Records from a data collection

◆ ◆ ◆ ◆

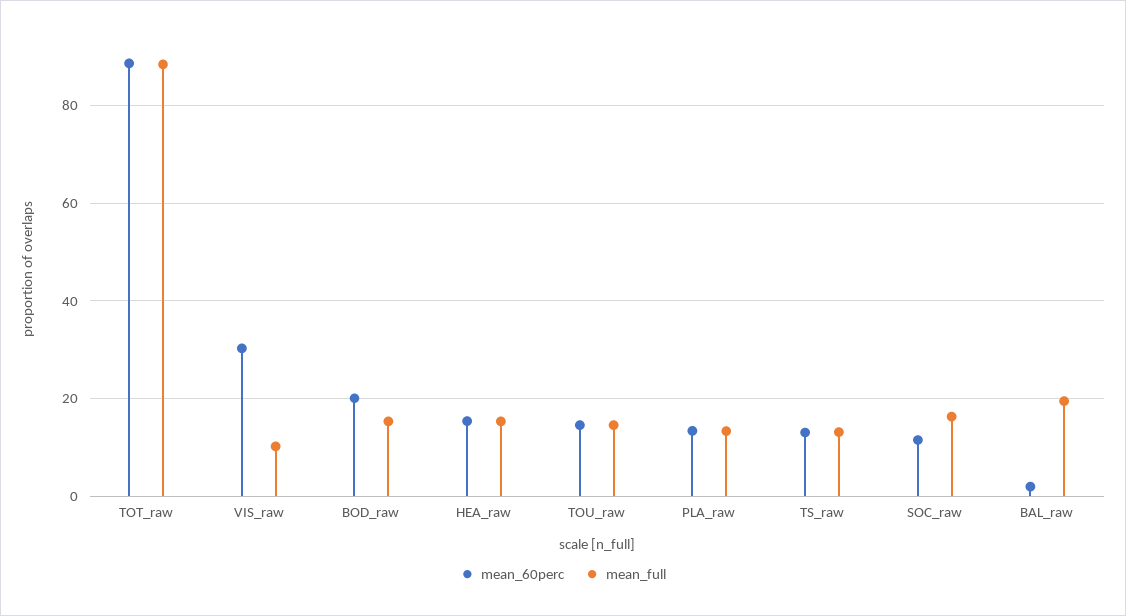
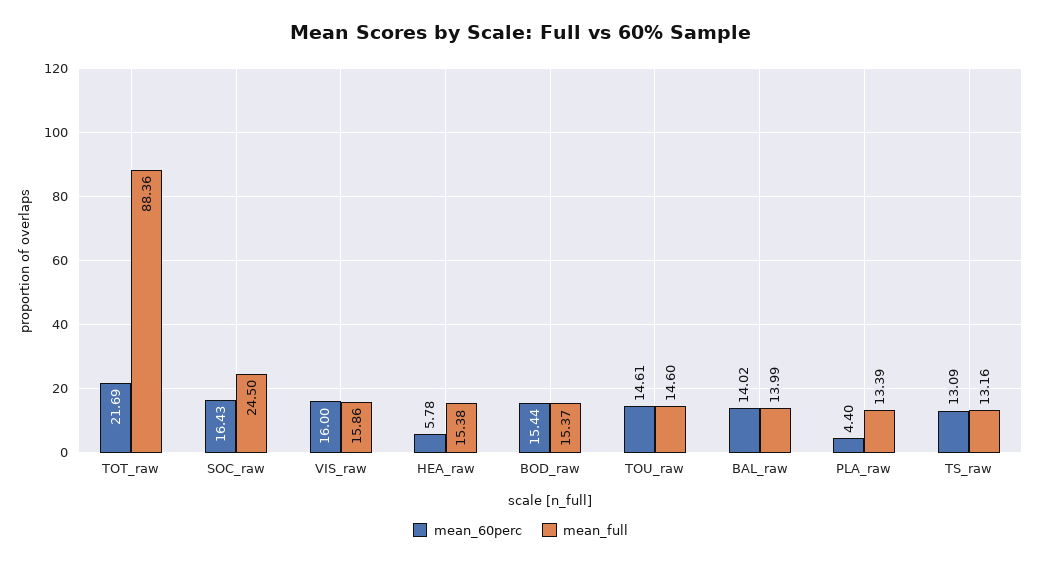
  {
    "mean_60perc": {
-     "TOT_raw": 88,
+     "TOT_raw": 21.69,
-     "VIS_raw": 30,
+     "VIS_raw": 16,
-     "BOD_raw": 20,
+     "BOD_raw": 15.44,
-     "HEA_raw": 16,
+     "HEA_raw": 5.78,
      "TOU_raw": 14.61,
-     "PLA_raw": 14,
+     "PLA_raw": 4.4,
      "TS_raw": 13.09,
-     "SOC_raw": 12,
+     "SOC_raw": 16.43,
-     "BAL_raw": 2
+     "BAL_raw": 14.02
    },
    "mean_full": {
      "TOT_raw": 88.36,
-     "VIS_raw": 10,
+     "VIS_raw": 15.86,
      "BOD_raw": 15.37,
      "HEA_raw": 15.38,
      "TOU_raw": 14.6,
      "PLA_raw": 13.39,
      "TS_raw": 13.16,
-     "SOC_raw": 16,
+     "SOC_raw": 24.5,
-     "BAL_raw": 20
+     "BAL_raw": 13.99
    }
  }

◆ ◆ ◆ ◆

The entries above are to be printed again word for word, with every picture removed.

  {
    "mean_60perc": {
-     "TOT_raw": 88,
+     "TOT_raw": 21.69,
-     "VIS_raw": 30,
+     "VIS_raw": 16,
-     "BOD_raw": 20,
+     "BOD_raw": 15.44,
-     "HEA_raw": 16,
+     "HEA_raw": 5.78,
      "TOU_raw": 14.61,
-     "PLA_raw": 14,
+     "PLA_raw": 4.4,
      "TS_raw": 13.09,
-     "SOC_raw": 12,
+     "SOC_raw": 16.43,
-     "BAL_raw": 2
+     "BAL_raw": 14.02
    },
    "mean_full": {
      "TOT_raw": 88.36,
-     "VIS_raw": 10,
+     "VIS_raw": 15.86,
      "BOD_raw": 15.37,
      "HEA_raw": 15.38,
      "TOU_raw": 14.6,
      "PLA_raw": 13.39,
      "TS_raw": 13.16,
-     "SOC_raw": 16,
+     "SOC_raw": 24.5,
-     "BAL_raw": 20
+     "BAL_raw": 13.99
    }
  }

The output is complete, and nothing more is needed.